— А почему бы и нет? Разницы никакой.
— Потому что это приказ Галабретто! Разница большая. Мы все время должны знать, где он и с кем встречается.
— Дерьмо все это. Контракт вступает в силу только в Огайо, в Акроне. Там мы его и подцепим.
— Если Уильям Галабретто велел пасти его, значит, надо пасти. Я работал с его свояком. Вспомни-ка, что с ним случилось.
* * *
Посол Уильям Хилл остановился перед висящей на стене его кабинета карикатурой в рамочке. На ней красовался тонконогий Большой Билли — кукольник, держащий за ниточки крохотные модели бывших президентов и секретарей. Кукольник улыбался, довольный тем, что марионетки послушно пляшут под выбранный им мотив. Ноты порхали над его головой.
— Знаете, господин президент, лишь через год после того, как появилось это безобразие, я узнал, что это за мелодия!
Президент, удобно устроившись в тяжелом кожаном кресле — его излюбленное место во время визитов к послу, — громко расхохотался.
— Ваш друг художник не очень-то нас щадил. Все норовил кольнуть побольнее. Насколько я помню последнюю строчку песенки, там говорится о том, как «все падают ниц».
— Ну, это было давно. Вы тогда не входили даже в сенат. Так или иначе, он бы никогда не рискнул изобразить здесь вас. — Хилл сел напротив президента. — Кажется, именно здесь сидел Тривейн, когда заходил к нам в последний раз.

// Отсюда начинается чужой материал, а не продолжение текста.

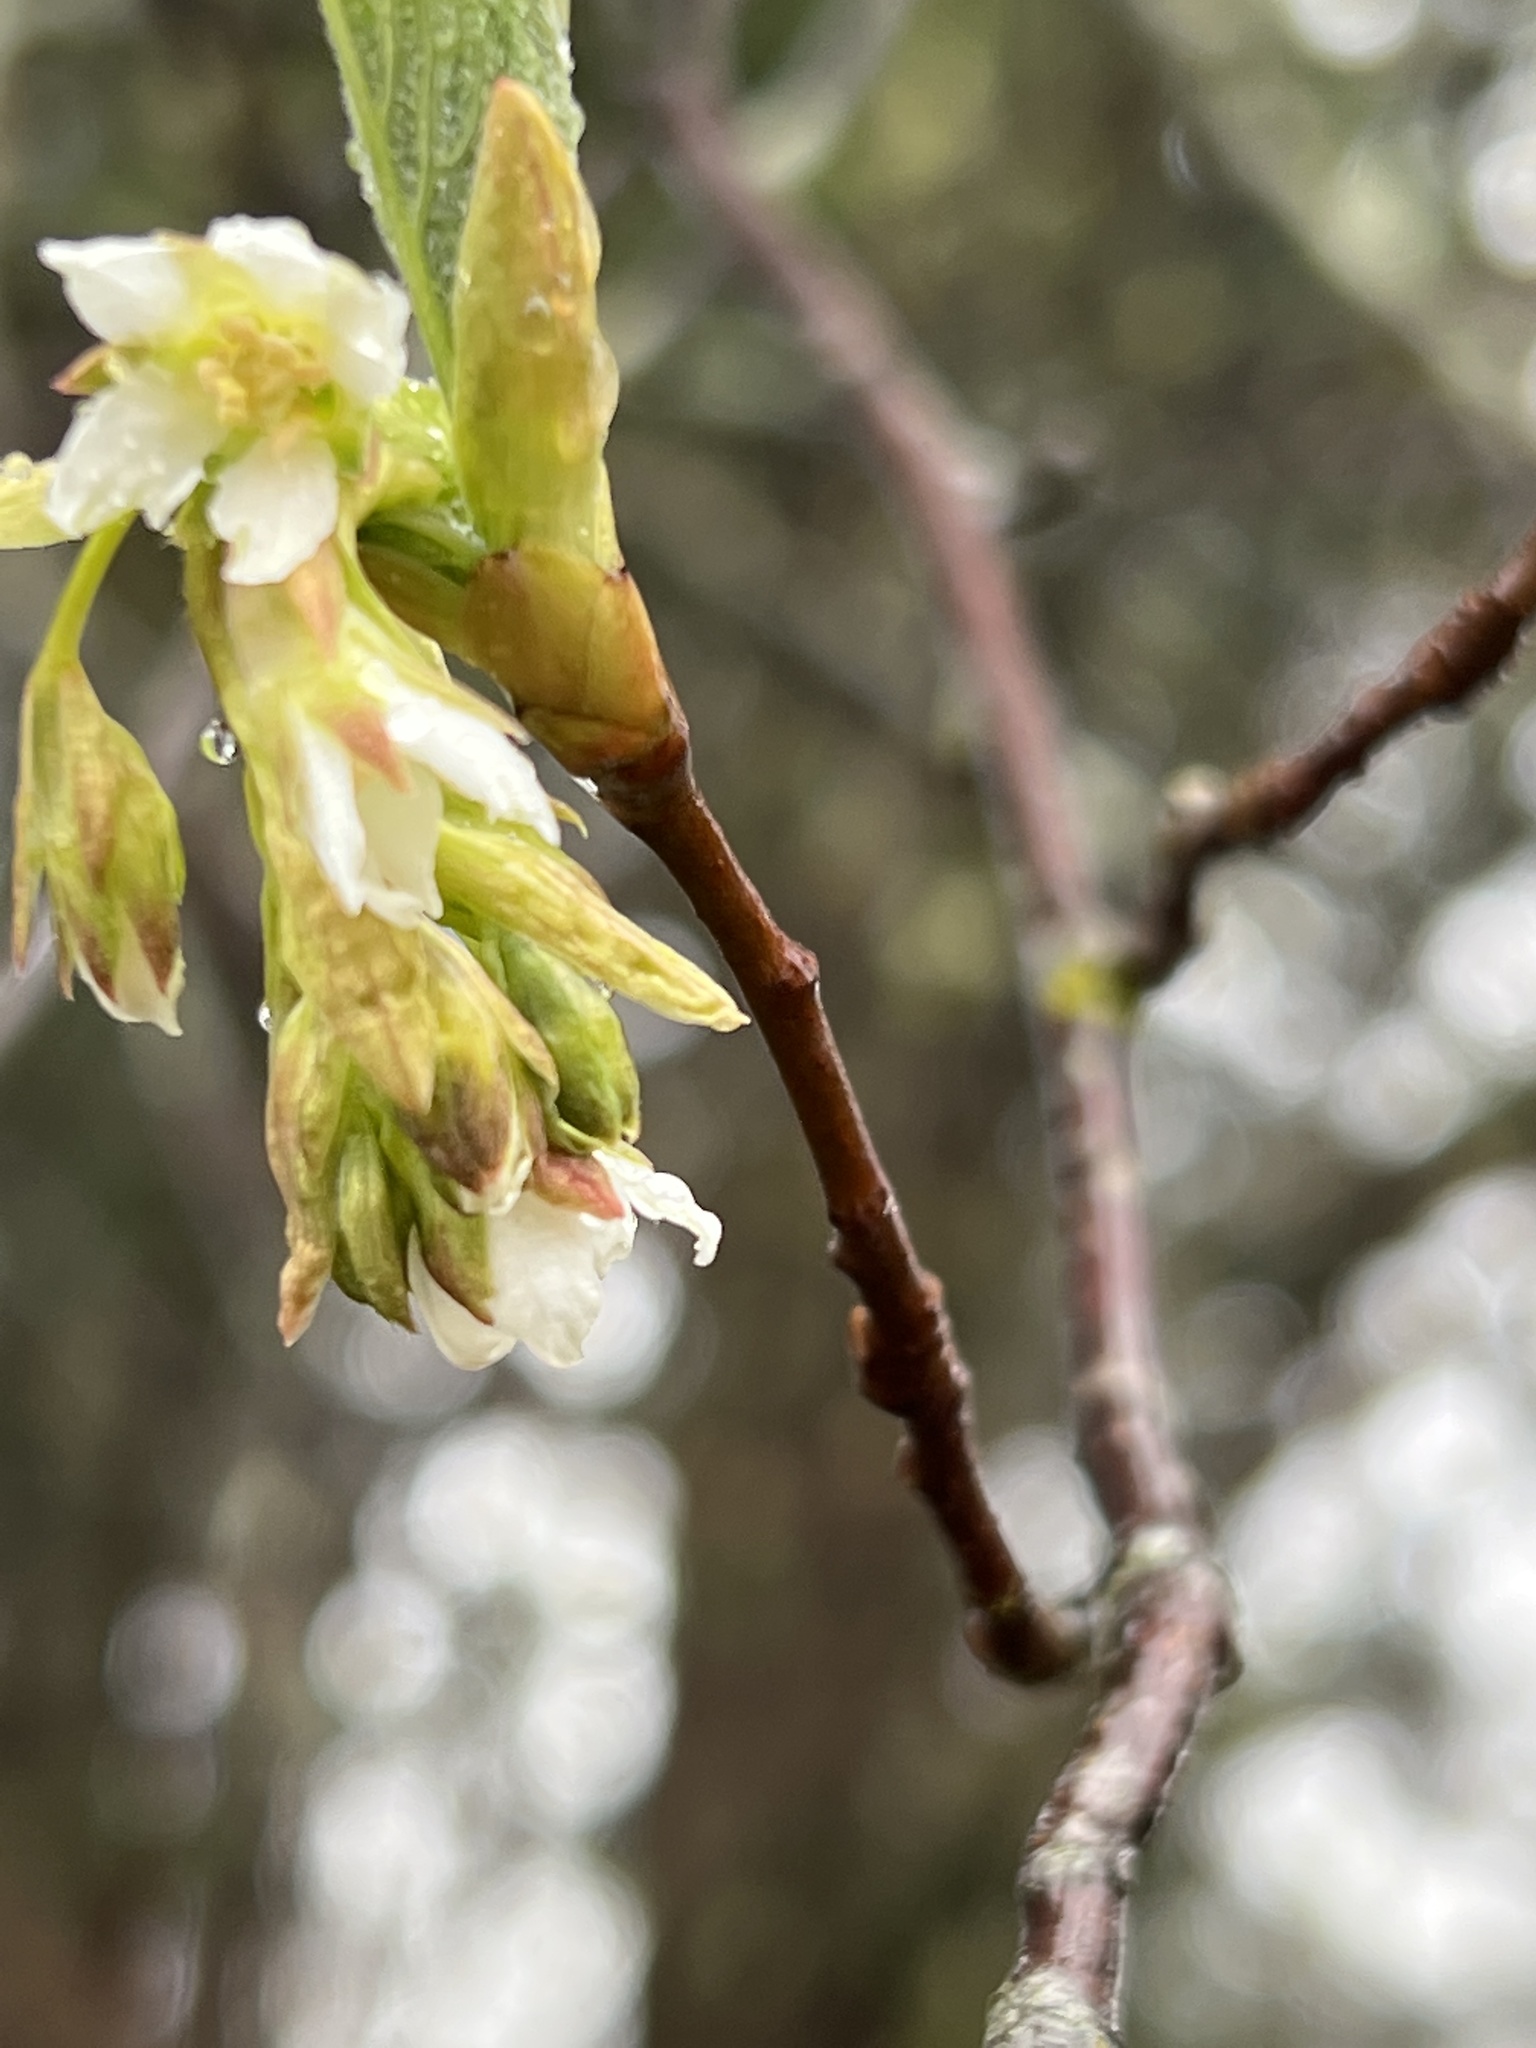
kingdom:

— А вы уверены, что не в кресле? Меня ведь тогда с вами не было?
— Нет, я помню точно. Как и большинство здесь бывающих, он избегал кресла: боялся показаться бесцеремонным.
— Похоже, теперь он справляется со своей стеснительностью...
Зазвонил телефон.
— Очень хорошо, мистер Смит, — снял трубку посол. — Я скажу ему спасибо.
— Джек Смит? — поинтересовался президент.
— Да. Роберт Уэбстер с женой улетели в Кливленд. Все н порядке. Просил и вам передать.
— Хорошо.
— Могу я узнать, что это значит?
— Конечно. Наблюдение показало, что за Бобби следили от самого Белого дома. Я беспокоился за него. Кроме того, любопытно...
— Похоже, не вам одному.
— И, видимо, по той же причине. Мне сообщили, что один из преследователей — мелкий сыщик: «тень». Кажется, так их называют в комиксах. Он ничего не смог добавить к тому, что доложили наши люди. Уэбстер ни с кем не встречался и никого не видел.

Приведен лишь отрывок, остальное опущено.